Among the individuals interviewed by team members were commercial, charter sport and tribal fishers and representatives from local, state, and federal regulatory agencies. The team members conducted interviews in restaurants, on docks, on the decks of fish tugs and trap net boats, inside fish packing and equipment sheds or by spending all night on a research vessel.
In order to truly understand how fisheries regulation influences the lives and livelihoods of their subjects, students often found themselves putting down the recorders and picking up a net or knife and digging in.
"Getting into the work and observing what they are doing adds so much to your understanding," says Jason M. Wintersteen, a senior from Marshall, Mich., who took on the tasks of a deckhand on a fishing tug. "If they see you jump in and do the work with them, it tends to get them to open up more. Working alongside them helped open my eyes to their views and helped me to gain their acceptance."
Graduate student Matthew G. Anderson of Cadillac, Mich., says the generosity of those the team encountered was "overwhelming." In addition to the lawyer dinner, the group was treated to a traditional Door County, Wis., fish boil by a family of commercial fisherman.

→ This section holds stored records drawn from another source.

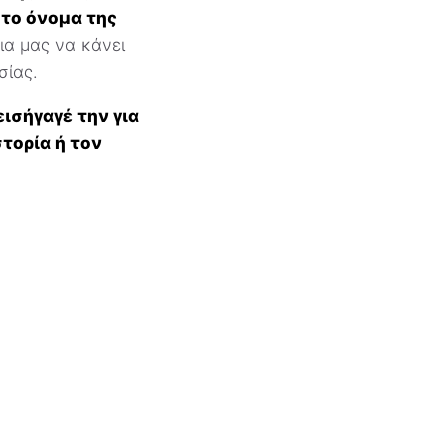
 το όνομα της
ια μας να κάνει
σίας.
εισήγαγέ την για
τορία ή τον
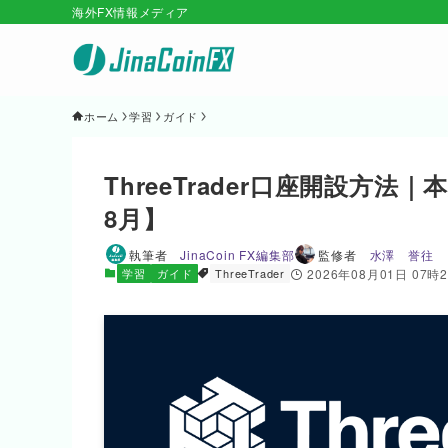
海外FX情報メディア
ホーム
学習
ガイド
ThreeTrader口座開設方
8月】
執筆者
JinaCoin FX編集部
監修者
水澤 誉往
学習
ガイド
ThreeTrader
2026年08月01日 07時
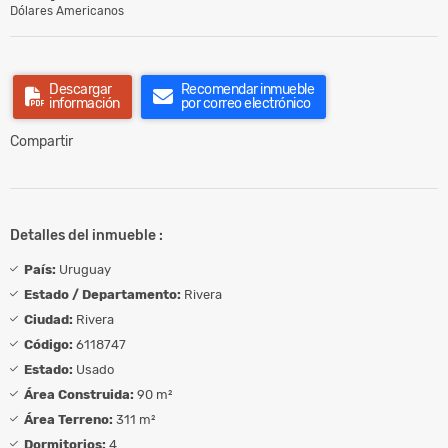
Dólares Americanos
Descargar
Recomendar inmueble
información
por correo electrónico
Compartir
Detalles del inmueble :
País:
Uruguay
Estado / Departamento:
Rivera
Ciudad:
Rivera
Código:
6118747
Estado:
Usado
Área Construida:
90 m²
Área Terreno:
311 m²
Dormitorios:
4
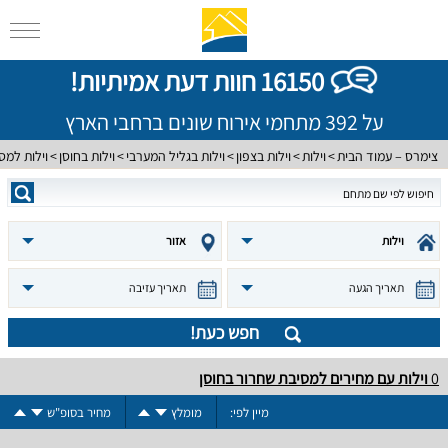
16150 חוות דעת אמיתיות!
על 392 מתחמי אירוח שונים ברחבי הארץ
צימרס – עמוד הבית
וילות
וילות בצפון
וילות בגליל המערבי
וילות בחוסן
וילות למס
וילות
אזור
תאריך הגעה
תאריך עזיבה
חפש כעת!
0
וילות עם מחירים למסיבת שחרור בחוסן
מיין לפי:
מומלץ
מחיר בסופ"ש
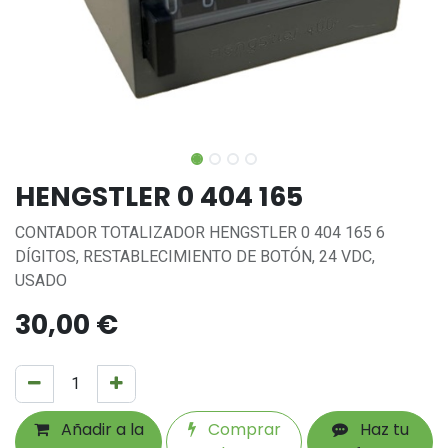
HENGSTLER 0 404 165
CONTADOR TOTALIZADOR HENGSTLER 0 404 165 6
DÍGITOS, RESTABLECIMIENTO DE BOTÓN, 24 VDC,
USADO
30,00
€
Añadir a la
Comprar
Haz tu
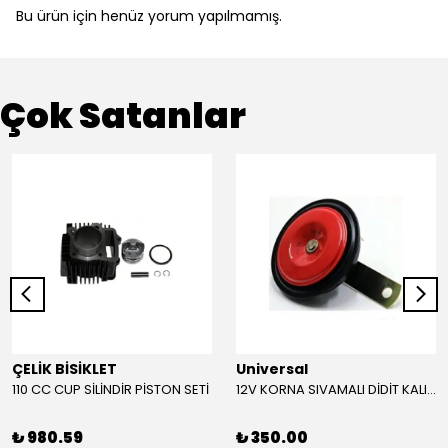
Bu ürün için henüz yorum yapılmamış.
Çok Satanlar
ÇELİK BİSİKLET
Universal
110 CC CUP SİLİNDİR PİSTON SETİ
12V KORNA SIVAMALI DİDİT KALIN SESLİ (KIRMIZI)
₺ 980.59
₺ 350.00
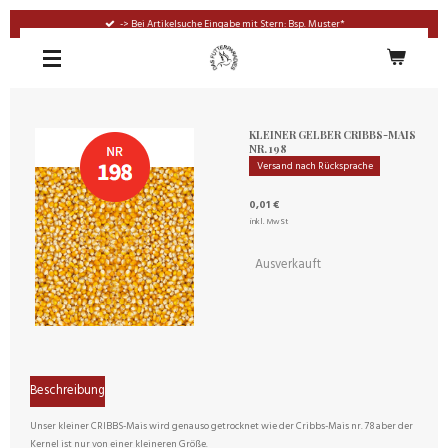
Zum
-> Bei Artikelsuche Eingabe mit Stern: Bsp. Muster*
Hauptinhalt
springen
KLEINER GELBER CRIBBS-MAIS
NR. 198
Versand nach Rücksprache
0,01 €
inkl. MwSt
Ausverkauft
Beschreibung
Unser kleiner CRIBBS-Mais wird genauso getrocknet wie der Cribbs-Mais nr. 78 aber der
Kernel ist nur von einer kleineren Größe.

"I think we really touched nerves," Anderson says of those interviewed. "We wanted to know about their pasts and we were respectful of their history. The power of history is that it wakes people up to their past, gives them the tools to deal with the present and look to the future."
The willingness of the subjects to talk was a welcome surprise to the researchers. Chiarappa says that the students may not have an appreciation for how successful their endeavors were.
"We were very successful conducting so many interviews in such a short amount of time," he says. "Aware as we are of the emotional nature of the topic, we expected many people wouldn't talk to us. But we didn't find anyone to be like that."
Team members included Anderson, Wintersteen, Abraham M. Hohnke of Traverse City, Mich.; Cindy M. Olsen of Bessemer, Mich.; and Clair A. Gornowicz of Saginaw, Mich.
And while the team found some humor in such things as eating lawyers and their own seasickness, these experiences also brought home the seriousness of their research efforts.
"We worked very hard to make inroads into these communities and get to know their culture," says Szylvian. "While we can see the humor in some of these activities, we also know that this is their culture and livelihood. It is very important to them and to our understanding of the impact they have on the fisheries of the lake."
Even though they have gathered enough oral histories to support the project, the students' work is hardly over. Now comes the arduous task of sorting through hundreds of pictures, transcribing hours of taped interviews and putting that information together with the extensive amount of research done earlier this year. Some of the information will make it into the exhibit, be used in a publication or incorporated into related educational materials that will accompany the exhibit.
One student, Abraham Hohnke, will be working with the staff of WMUK-FM, WMU's National Public Radio member station, to develop a 30-minute radio documentary about the project. The radio program will incorporate audio footage gathered in the field and will be aired later this summer.
"It was great documenting the human experience," says Hohnke, a senior. "It was also good, but frightening, to see the state's ecology and the shape it is in. It really helps you understand their culture and the attitudes they have."
The exhibit is expected to be completed by March 2000 and is scheduled for display in Traverse City, East Lansing, Sturgeon Bay, Wis., and at the Michigan Maritime Museum. The exhibit will be permanently housed at the Michigan Maritime Museum following its travels.